The basketball season ends well before Currie formally starts his new job on May 1, so retiring AD Ron Wellman says he will make any major decisions “if there are major decisions to be made” — with both men saying Monday that they’ll keep an open line of communication during the transition.

Wellman and Currie spoke a day after the school announced the retirement of the longest-tenured AD in Division I and its selection of Currie, a Wake Forest alumnus and Wellman protege who ran the departments at Kansas State and Tennessee, as his successor.

The moves come with one of the school’s highest-profile programs at a crossroads, and the official transition date falls several weeks after the Demon Deacons’ season wraps up.

“I’ll be the one making those decisions, but there will be communication between John and me, for sure,” Wellman said.

Currie says he has confidence in whatever Wellman, who took over at Wake Forest in 1992, decides to do.

“Ron Wellman has made a career of incredible decisions for Wake Forest” and at his other schools, Currie said. “I have extraordinary trust and respect for Ron and President (Nathan) Hatch, and as we go along the road, I’m sure that I’ll be clued in when I need to be.”

The situation in men’s basketball certainly will need to be addressed — one way or another.

Coach Danny Manning is 65-90 overall and 24-64 in Atlantic Coast Conference play with one NCAA Tournament appearance in five seasons. Barring a miracle run in the postseason, the Demon Deacons (11-17, 4-12) are headed for their seventh losing season since 2010 — also the last year they finished above .500 in the league.

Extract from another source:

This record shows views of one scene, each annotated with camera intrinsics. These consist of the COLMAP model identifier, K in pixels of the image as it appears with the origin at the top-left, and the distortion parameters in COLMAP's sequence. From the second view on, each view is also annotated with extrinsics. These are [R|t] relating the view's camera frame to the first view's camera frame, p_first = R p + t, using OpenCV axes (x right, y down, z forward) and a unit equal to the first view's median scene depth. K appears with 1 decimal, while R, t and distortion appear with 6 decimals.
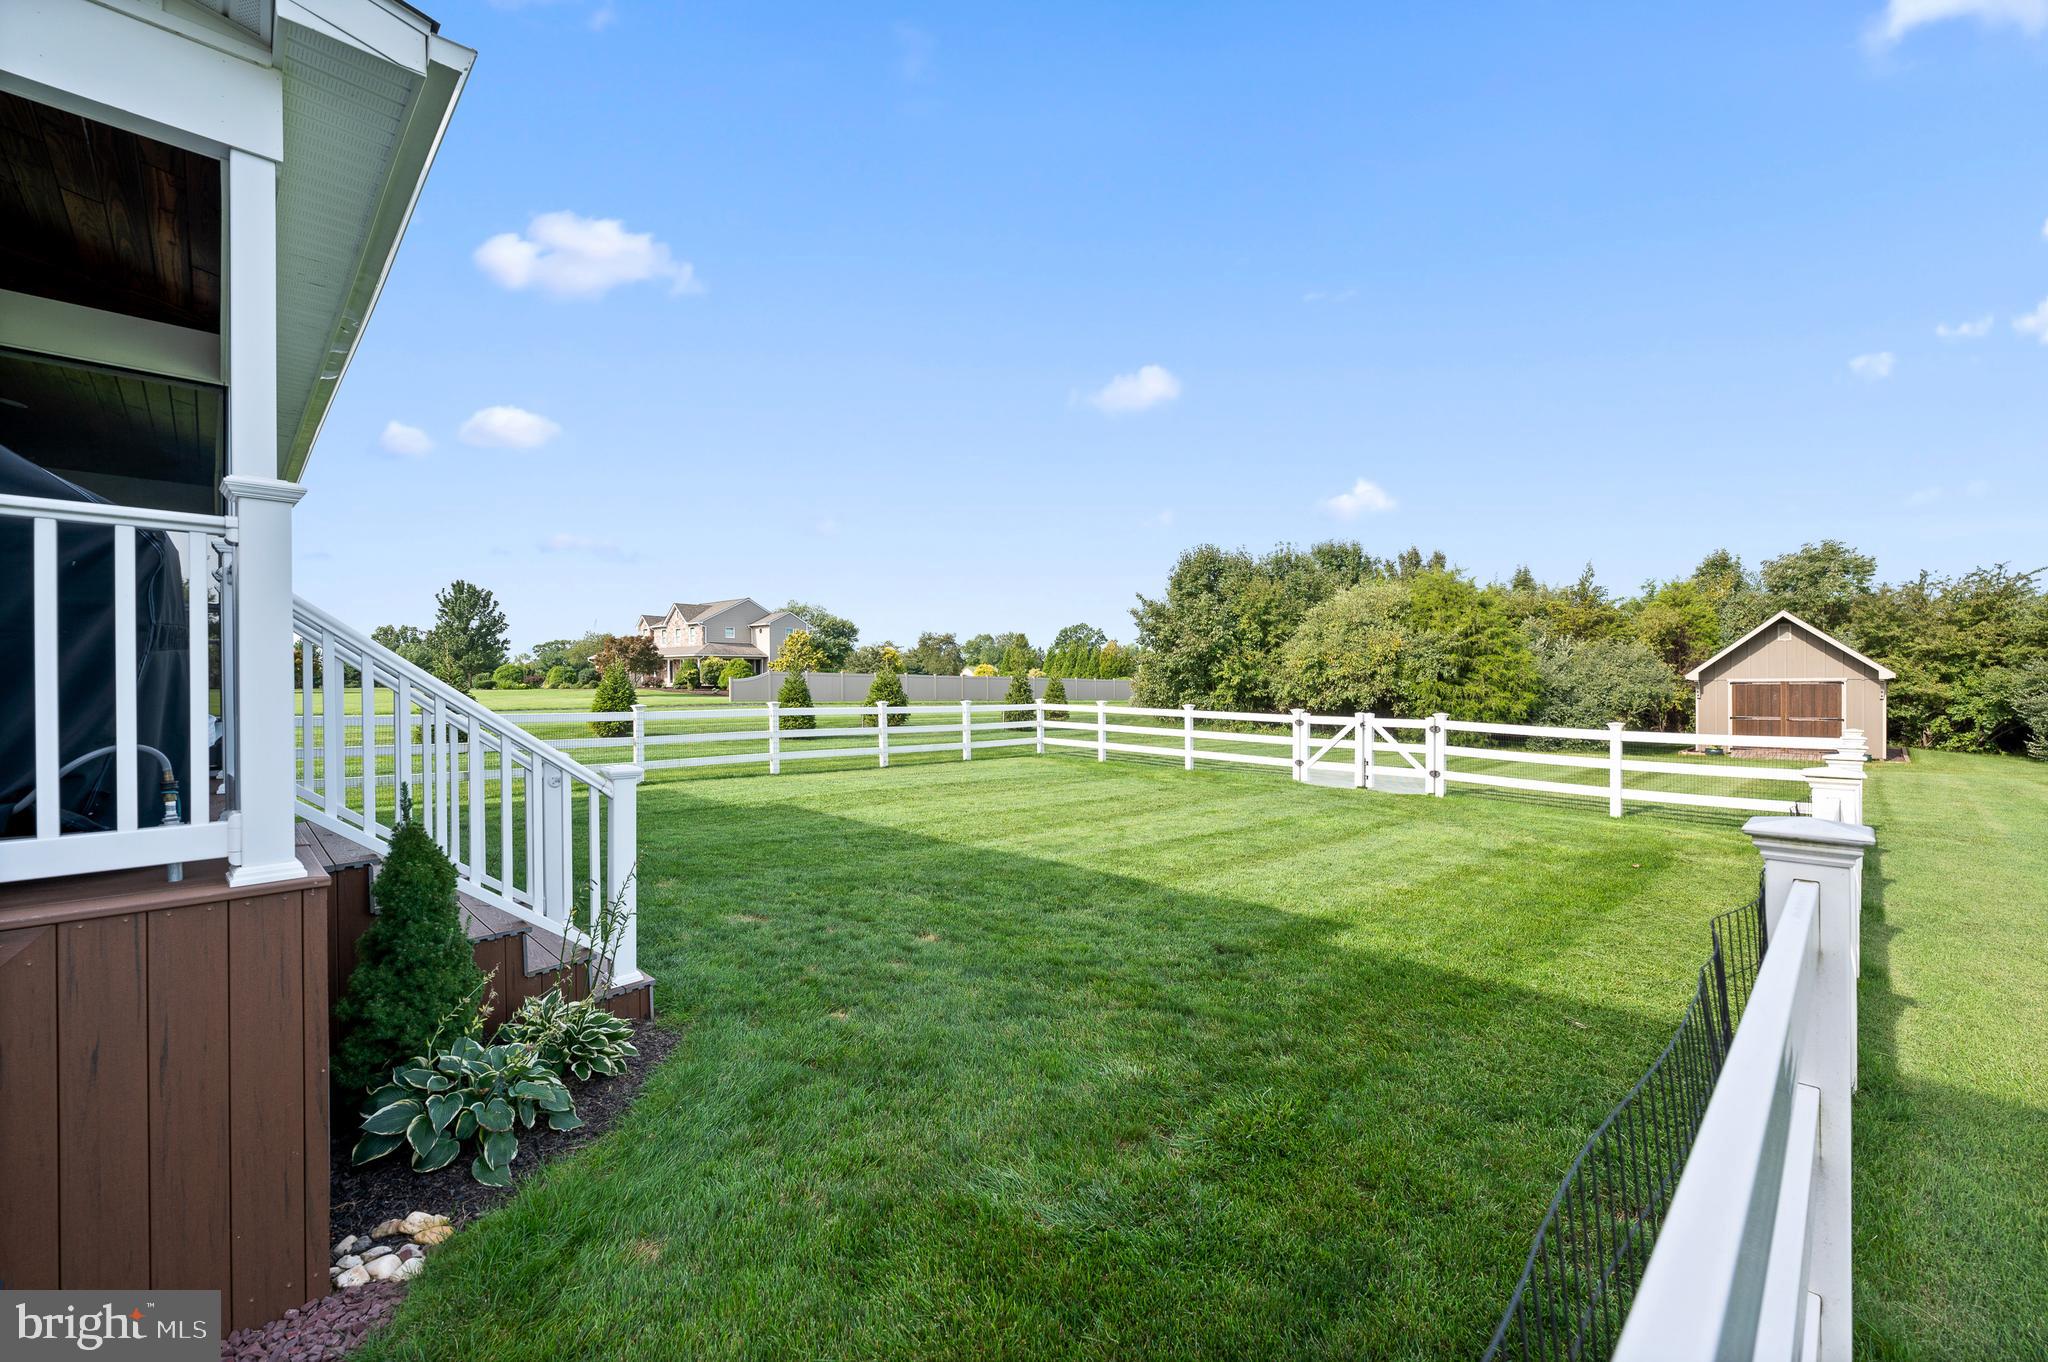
lens RADIAL K [[820.8, 0, 1024.0], [0, 820.8, 681.0], [0, 0, 1]] dist [0.001473, 0.000117]
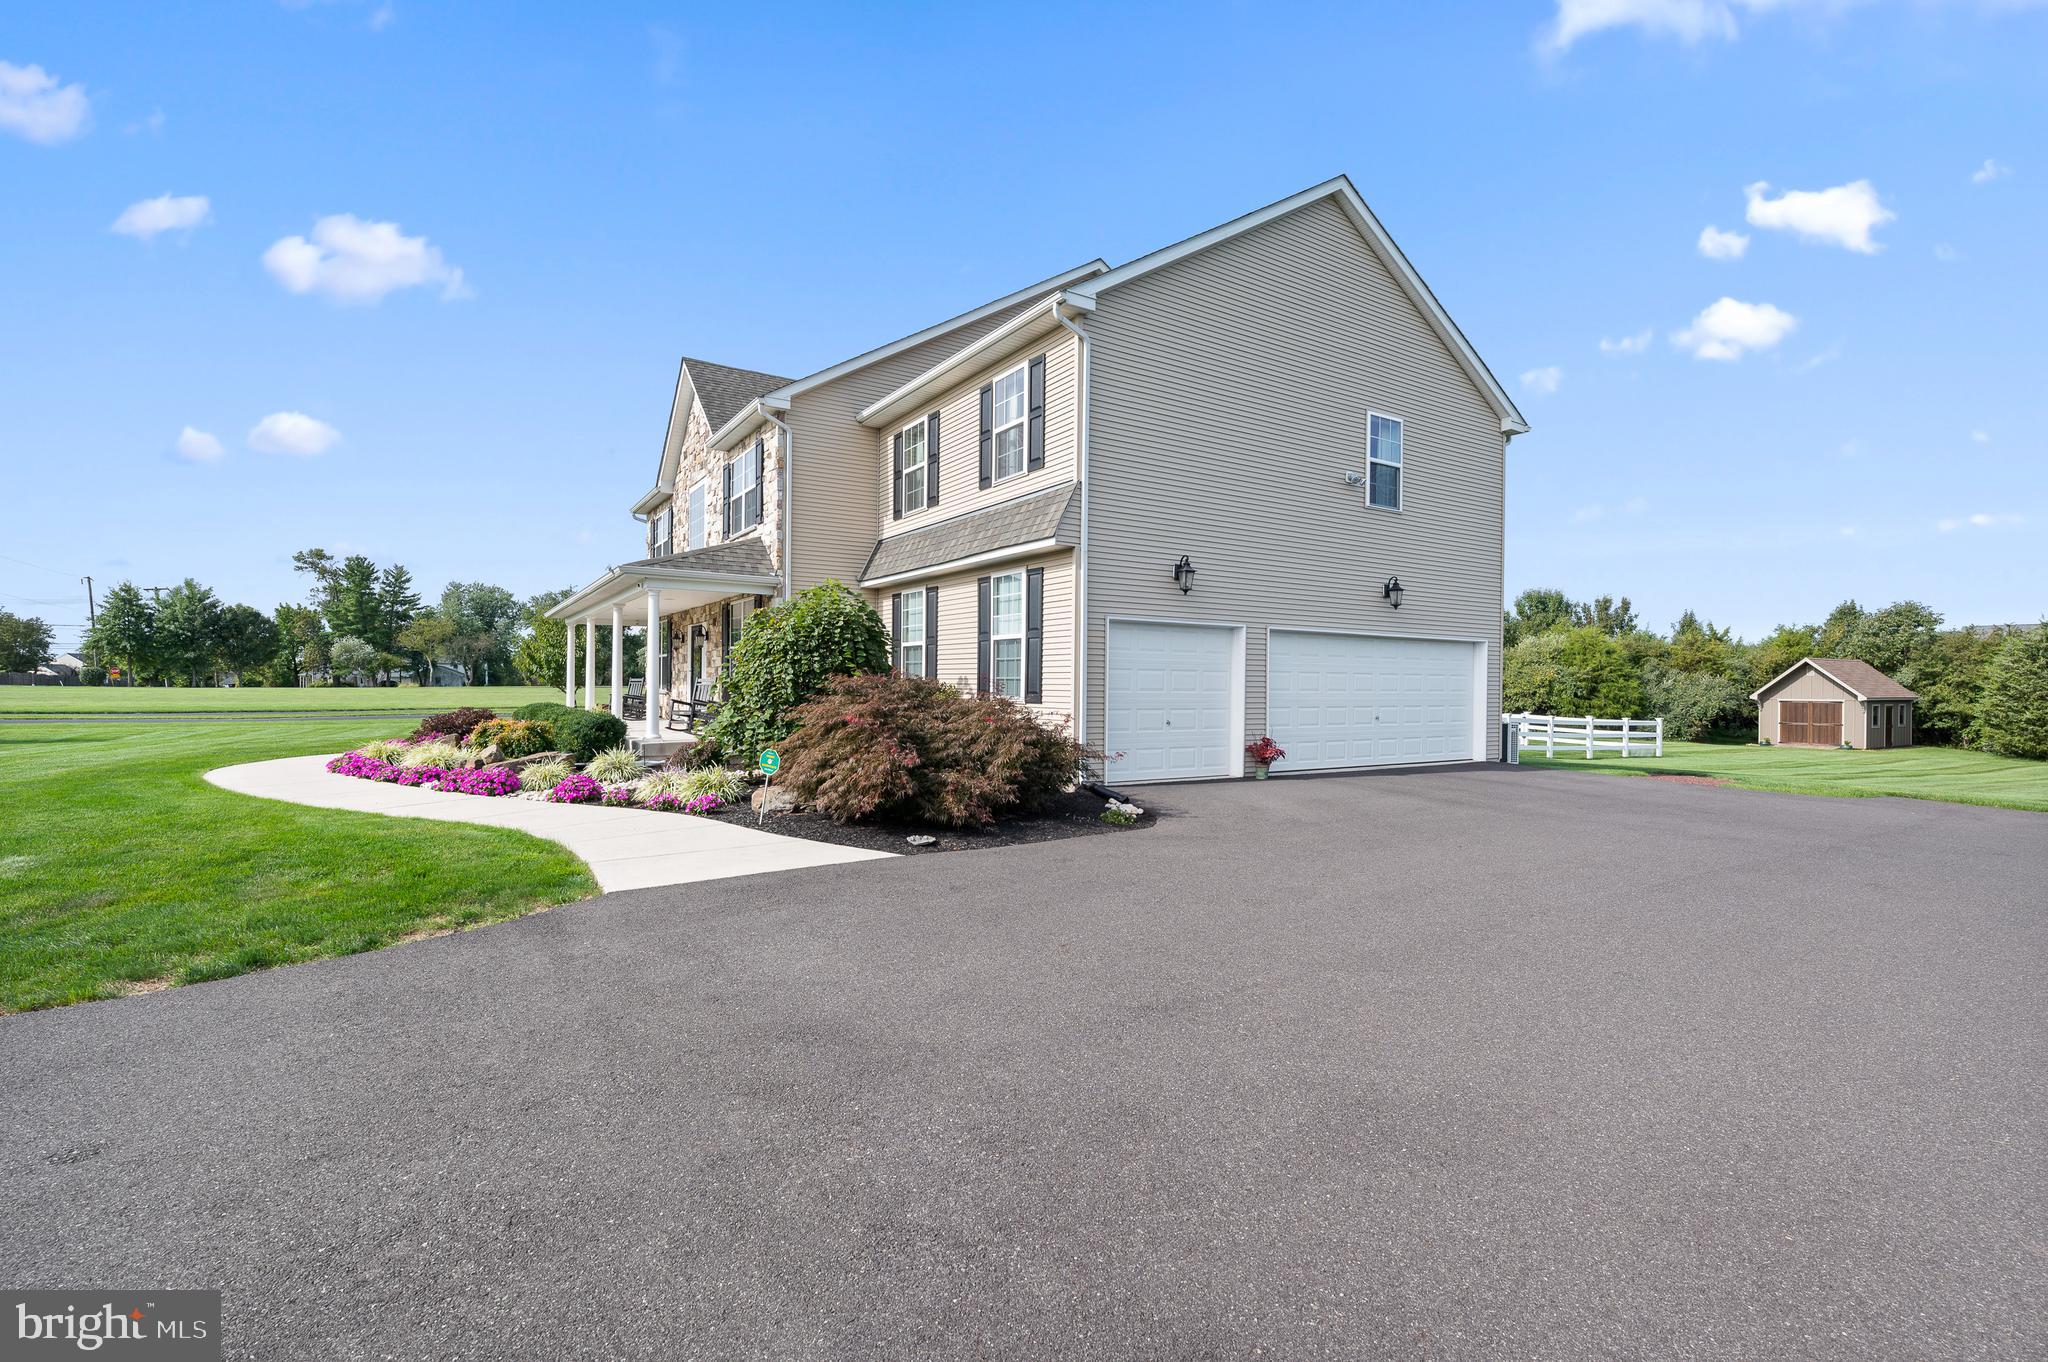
lens RADIAL K [[929.0, 0, 1024.0], [0, 929.0, 681.0], [0, 0, 1]] dist [-0.001724, -0.000310]
pose [[0.979287, 0.010969, -0.202178, -0.226572], [-0.013499, 0.999847, -0.011137, 0.002804], [0.202025, 0.013636, 0.979286, -1.101961]]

Nearly half of Manning’s losses here (44) have come by double figures. Of the 17 losses this season, nine have been by at least 20 points. That includes the worst loss in the three-decade history of Joel Coliseum — a 95-57 setback to North Carolina last month — but doesn’t include head-scratching home defeats by Houston Baptist and Gardner-Webb that, at least, were close. And the Demon Deacons still have to play No. 4 Duke and No. 14 Florida State later this week.

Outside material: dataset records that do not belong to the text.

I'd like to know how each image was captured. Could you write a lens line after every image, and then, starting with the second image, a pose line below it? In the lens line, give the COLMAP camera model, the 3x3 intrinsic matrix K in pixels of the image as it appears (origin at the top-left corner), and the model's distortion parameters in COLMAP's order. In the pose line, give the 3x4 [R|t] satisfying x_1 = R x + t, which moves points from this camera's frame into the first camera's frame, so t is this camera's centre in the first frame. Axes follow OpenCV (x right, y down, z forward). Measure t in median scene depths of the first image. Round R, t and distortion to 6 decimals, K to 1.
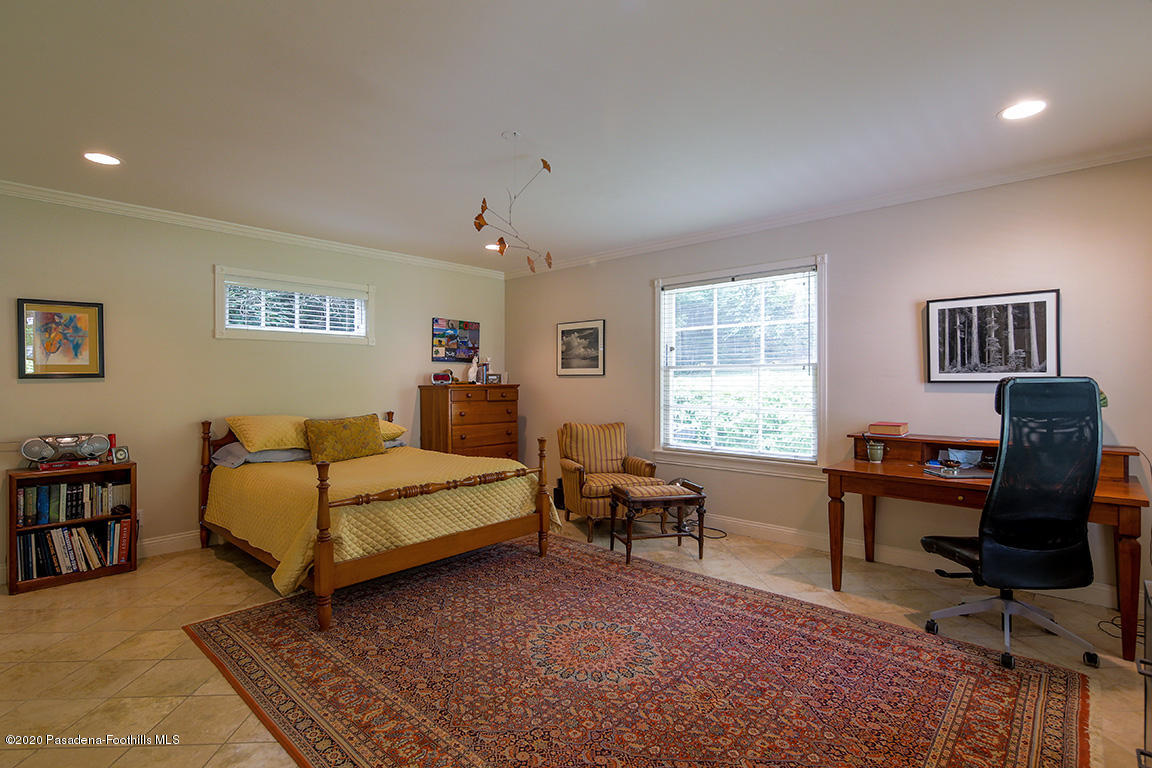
lens RADIAL K [[559.6, 0, 574.9], [0, 559.6, 377.4], [0, 0, 1]] dist [0.004950, 0.000125]
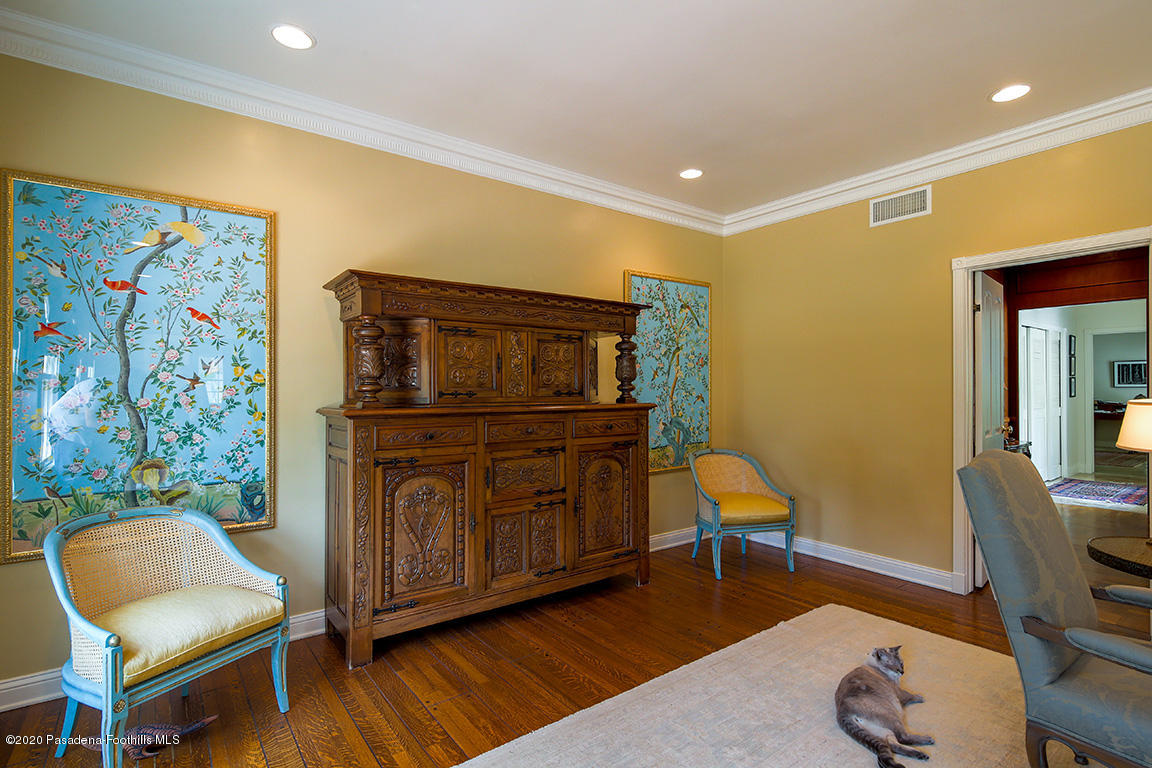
lens RADIAL K [[559.6, 0, 576.3], [0, 559.6, 385.9], [0, 0, 1]] dist [0.004950, 0.000125]
pose [[0.984539, 0.000015, -0.175167, -1.914841], [0.000729, 0.999991, 0.004182, -0.015735], [0.175165, -0.004245, 0.984530, -2.824358]]
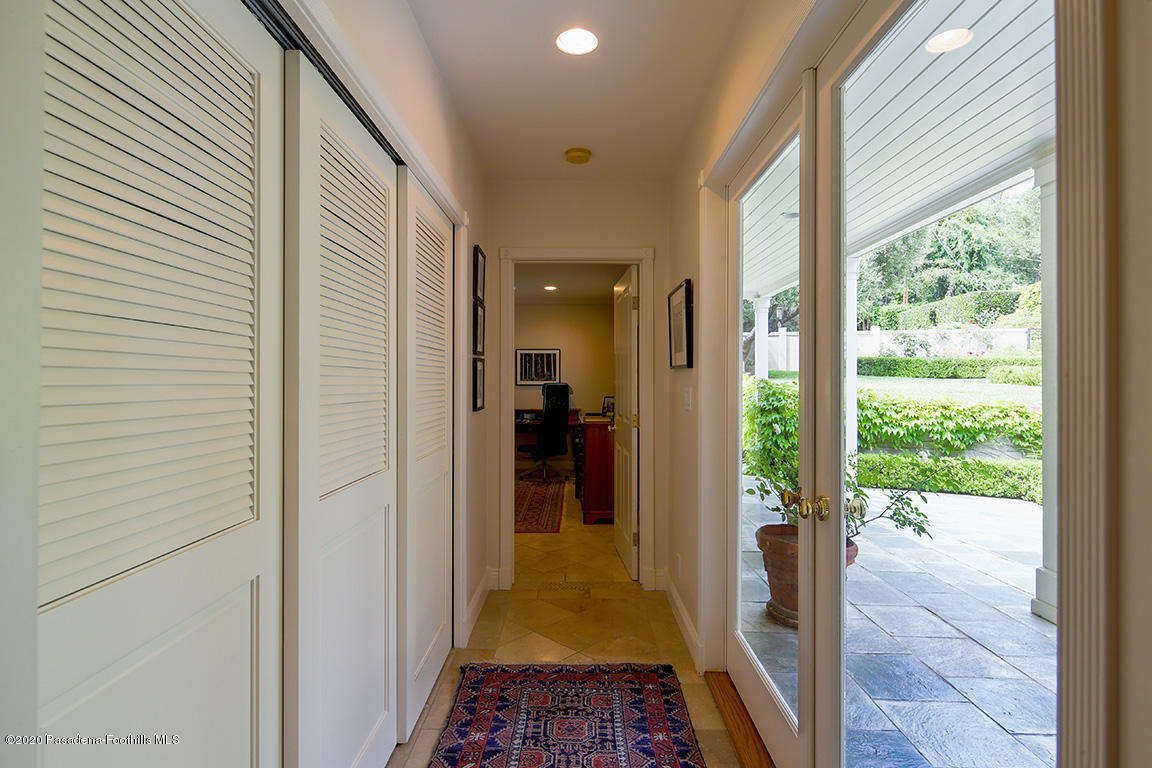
lens RADIAL K [[559.6, 0, 575.0], [0, 559.6, 383.6], [0, 0, 1]] dist [0.004950, 0.000125]
pose [[0.742567, 0.007628, 0.669728, -0.755314], [-0.011499, 0.999933, 0.001360, -0.003357], [-0.669673, -0.008711, 0.742605, -0.893348]]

This year’s team entered Monday night’s games ranked last in the league in seven major stat categories, including scoring defense, scoring margin, shooting percentage, shooting percentage allowed and assist-to-turnover ratio.

Manning has said part of the problem is youth, with only one scholarship player — junior Brandon Childress — remaining from the 2017 team that reached the NCAA Tournament’s First Four.

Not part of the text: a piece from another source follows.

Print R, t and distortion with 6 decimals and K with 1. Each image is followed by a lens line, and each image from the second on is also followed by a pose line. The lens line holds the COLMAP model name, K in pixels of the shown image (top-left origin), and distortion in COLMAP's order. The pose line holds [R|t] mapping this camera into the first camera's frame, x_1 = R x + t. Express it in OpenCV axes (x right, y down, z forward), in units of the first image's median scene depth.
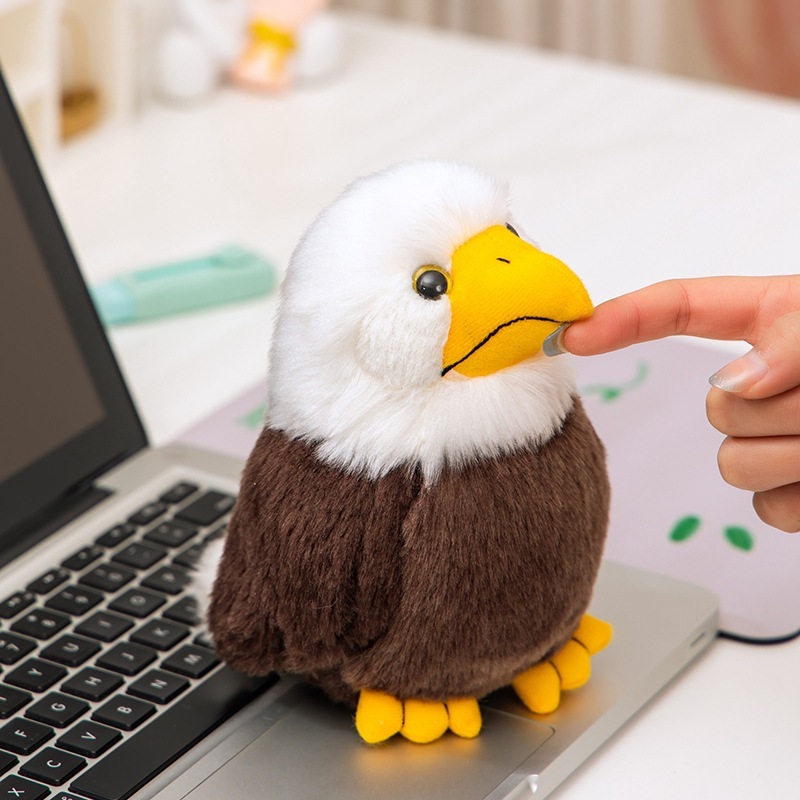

Complicating matters, Manning received a contract extension before last season, but Wellman did not disclose the terms or the length of the deal, as is customary at the private school.

And the lack of recent success in that sport threatens to undercut the success the department is enjoying in other areas.

Dave Clawson’s football program has won three bowls in three years, the men’s tennis team won an NCAA title in 2018 — one of five team national titles Wake Forest has claimed since Wellman took over — and the school ranks No. 6 nationally and tops in the ACC in the standings for the Director’s Cup, given to the top overall athletic department.

Plus, several new facilities are sprinkled across campus, from the football program’s indoor practice facility that opened in 2016 to the sports performance center and new basketball practice building scheduled to open later this year.

But basketball has long been the signature sport in the ACC, and there’s no denying Wake Forest has lagged behind over much of the past decade.

“It needs to be resolved,” Wellman said. “We need to do better, and I am confident that we will.”